### Problem description
The word to find is "Datasheet". Copy each line of the material that contains it.
((
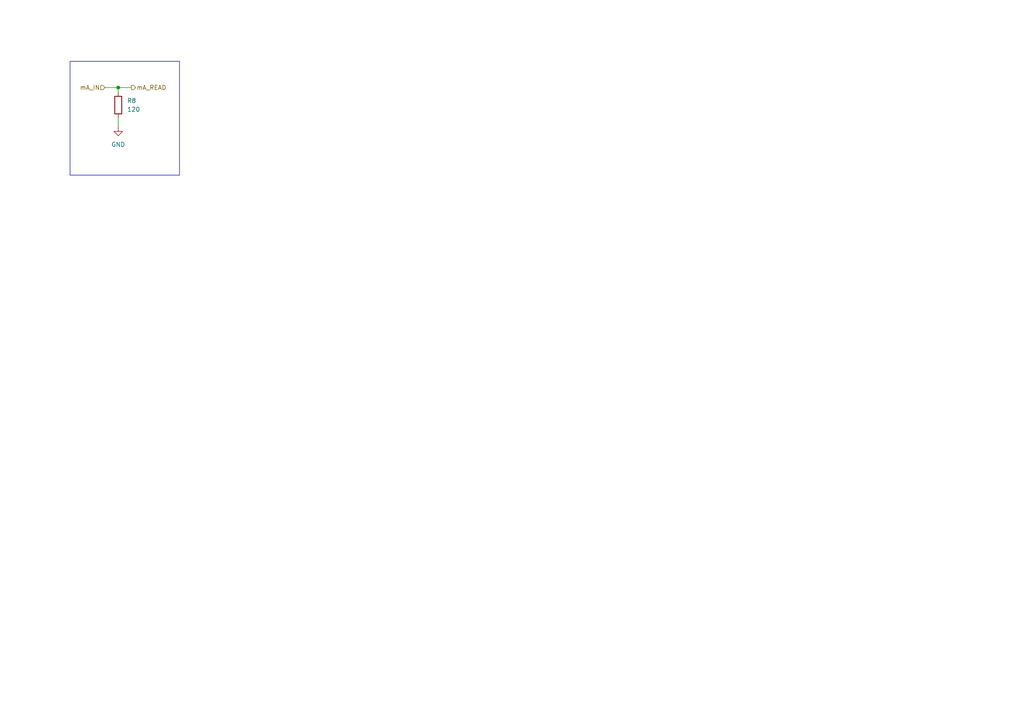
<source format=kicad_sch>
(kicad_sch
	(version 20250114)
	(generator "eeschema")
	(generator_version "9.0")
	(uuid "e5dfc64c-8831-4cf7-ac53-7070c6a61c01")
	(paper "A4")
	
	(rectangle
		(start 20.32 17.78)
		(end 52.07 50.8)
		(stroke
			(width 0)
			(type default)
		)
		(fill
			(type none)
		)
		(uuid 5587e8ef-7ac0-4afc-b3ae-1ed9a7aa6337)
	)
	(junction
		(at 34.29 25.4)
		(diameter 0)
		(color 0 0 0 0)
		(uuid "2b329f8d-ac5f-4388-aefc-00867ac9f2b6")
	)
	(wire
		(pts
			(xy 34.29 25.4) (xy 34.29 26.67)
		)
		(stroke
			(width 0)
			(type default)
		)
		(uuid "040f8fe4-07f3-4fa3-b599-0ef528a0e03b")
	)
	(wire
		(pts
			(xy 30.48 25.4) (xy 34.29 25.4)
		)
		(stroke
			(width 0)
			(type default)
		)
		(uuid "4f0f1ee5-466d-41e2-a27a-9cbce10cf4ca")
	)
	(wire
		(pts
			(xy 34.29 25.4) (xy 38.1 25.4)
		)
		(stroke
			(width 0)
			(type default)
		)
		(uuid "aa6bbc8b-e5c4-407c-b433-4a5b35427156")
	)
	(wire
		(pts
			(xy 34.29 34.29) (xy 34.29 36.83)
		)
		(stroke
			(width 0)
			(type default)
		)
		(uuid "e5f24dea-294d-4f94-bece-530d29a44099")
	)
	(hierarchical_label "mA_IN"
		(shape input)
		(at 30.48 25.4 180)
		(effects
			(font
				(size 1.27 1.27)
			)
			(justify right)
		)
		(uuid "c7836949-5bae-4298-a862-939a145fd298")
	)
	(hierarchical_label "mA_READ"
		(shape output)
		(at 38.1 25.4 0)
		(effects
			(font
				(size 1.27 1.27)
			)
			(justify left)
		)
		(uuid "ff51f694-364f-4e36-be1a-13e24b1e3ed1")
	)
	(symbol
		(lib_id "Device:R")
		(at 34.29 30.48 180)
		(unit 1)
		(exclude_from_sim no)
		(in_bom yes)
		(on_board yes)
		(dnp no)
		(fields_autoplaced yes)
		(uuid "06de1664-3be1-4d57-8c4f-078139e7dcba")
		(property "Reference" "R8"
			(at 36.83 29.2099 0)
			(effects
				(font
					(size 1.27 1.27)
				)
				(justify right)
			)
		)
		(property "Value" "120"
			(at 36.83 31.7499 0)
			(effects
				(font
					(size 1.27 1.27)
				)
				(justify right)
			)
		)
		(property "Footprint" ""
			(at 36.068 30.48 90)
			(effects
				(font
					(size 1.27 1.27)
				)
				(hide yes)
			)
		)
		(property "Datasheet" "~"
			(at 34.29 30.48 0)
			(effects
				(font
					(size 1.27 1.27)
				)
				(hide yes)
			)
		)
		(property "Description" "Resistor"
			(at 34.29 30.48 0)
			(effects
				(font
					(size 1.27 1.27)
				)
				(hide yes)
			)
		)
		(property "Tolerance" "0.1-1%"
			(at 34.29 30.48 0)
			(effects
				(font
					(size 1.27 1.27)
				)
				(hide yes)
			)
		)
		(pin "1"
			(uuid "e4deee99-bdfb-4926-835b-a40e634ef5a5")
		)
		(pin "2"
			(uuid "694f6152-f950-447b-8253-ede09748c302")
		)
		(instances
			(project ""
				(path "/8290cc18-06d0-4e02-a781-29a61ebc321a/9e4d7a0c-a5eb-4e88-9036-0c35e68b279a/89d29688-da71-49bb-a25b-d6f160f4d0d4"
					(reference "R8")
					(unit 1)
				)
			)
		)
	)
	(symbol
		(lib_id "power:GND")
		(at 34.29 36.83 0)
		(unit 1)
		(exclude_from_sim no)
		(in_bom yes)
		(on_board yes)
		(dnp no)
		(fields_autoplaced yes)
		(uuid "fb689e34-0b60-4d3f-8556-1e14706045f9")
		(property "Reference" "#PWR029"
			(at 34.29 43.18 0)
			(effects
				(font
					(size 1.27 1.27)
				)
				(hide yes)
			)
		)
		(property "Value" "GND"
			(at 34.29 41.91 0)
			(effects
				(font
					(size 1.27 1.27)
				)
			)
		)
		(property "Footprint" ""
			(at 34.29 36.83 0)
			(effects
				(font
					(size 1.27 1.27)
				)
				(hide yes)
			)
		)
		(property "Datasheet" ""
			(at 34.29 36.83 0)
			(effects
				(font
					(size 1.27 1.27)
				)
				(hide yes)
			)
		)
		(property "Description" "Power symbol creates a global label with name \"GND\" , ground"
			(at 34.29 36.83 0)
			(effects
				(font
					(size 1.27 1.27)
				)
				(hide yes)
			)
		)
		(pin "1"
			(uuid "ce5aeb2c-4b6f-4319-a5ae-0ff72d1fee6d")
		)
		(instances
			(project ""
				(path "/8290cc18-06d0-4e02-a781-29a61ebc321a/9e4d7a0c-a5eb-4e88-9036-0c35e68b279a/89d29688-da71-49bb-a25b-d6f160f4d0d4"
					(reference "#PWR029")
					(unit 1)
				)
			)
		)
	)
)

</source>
))
### Exercise response
		(property "Datasheet" "~"
		(property "Datasheet" ""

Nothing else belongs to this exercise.